— Problem set —
1 - In the conference write-up, by about what age does a person's "circography" become locked?
2 - Continue the conference write-up from the point where it stops.

— Text block —

[Start of section]

The Art of Marketing: Relationships and Metrics

Last week, I was at the Art of Marketing conference in Chicago. With speakers like Seth Godin, Mitch Joel, Randi Zuckerberg and Avinash Kaushik, the event was nothing short of amazing.

If you weren't there, you missed something special. But I'm not just gloating. Read on if you weren't there, for I'm going to share what I captured  and what inspired me in all the sessions. You're welcome!

Keith Ferrazzi on "Relationships for Revenue Growth"

Relationships are critical to success but we don't know if demographics relate to relationship styles. Your "circography" was locked by about age three and it revolves around a basic question: are people safe? Another consideration is whether you are conflict-avoidant or confrontational. From that age on, we are basically looking for examples to reinforce what we thought was true back then.

What overrides this psychology is the fact that we are all human and long to be connected and tribal—to belong. We also need to influence and our relationships are an indication of our ability to do this.

When someone else gets a promotion, we often think that the boss likes him or her better. That is likely to be true because "likes better" translates to the boss seeing the person as being vision-aligned with him or her, getting to the point quicker, having the boss's back, telling the truth, being better engaged in dialog and so on.

When there is a good relationship between you and a colleague, there is 30% more employee engagement and 17% more productivity. If you are the leader of others, these numbers double. Employees need to feel you care about their success. Relationships are a part of your job.

[End of section]

— Provided data —

[Start of section]

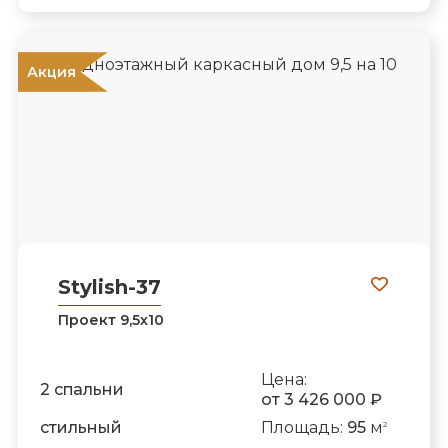
ХИТ!
Акция
Stylish-37
Проект 9,5х10
Цена:
2 спальни
от 3 426 000 ₽
стильный
Площадь:
95
м
2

[End of section]

— Exercise results —
1 - About age three.

2 -
Ironically, we have to-do lists but no people plans, yet relationships are the greatest lever for success. We should have a list of the 25 most important people to our lives, hopes and aspirations this year. Then we should evaluate what we are doing to enhance these relationships.

In the past, we stumbled into intimacy because we were all in the same office. Now we need to build relationships virtually as individuals. This approach should be taught to team members. We should also know who are the 25 people needed to accomplish our jobs.

People rules have changed. Now we have phone or online meetings with people we don't even know. Teams used to be silos (i.e., tribes). Now we have matrices or ad hoc projects. On top of that, meetings suck more than ever before. Previously, while waiting for the last person to arrive, we would have small talk. This contributes to building a feeling of "us" and not just "them."

We have increasingly less practice being tribal and quieting our reptilian brains. We are hyper-individualized and increasingly guarding against others. This is making all of us alone.

We haven't put new rules around technology, such as email, mobile phones, etc. Even if virtual, we should take five minutes before any meeting to do a professional and personal check-in to share whatever we want (e.g., I've been working on this project and just overcame this obstacle. My son just won an award and I was blown away!).

Despite our instincts, we need to empathize and even care about idiots in the workplace. This enables us to contend with and disarm them. The relationship mindset includes candor, accountability, intimacy and generosity.

CRMs don't track relational quality and management. The average relational quality of a sales force is 1 on a scale of -1 to 3. Every improvement of a half point makes a measurable difference in results.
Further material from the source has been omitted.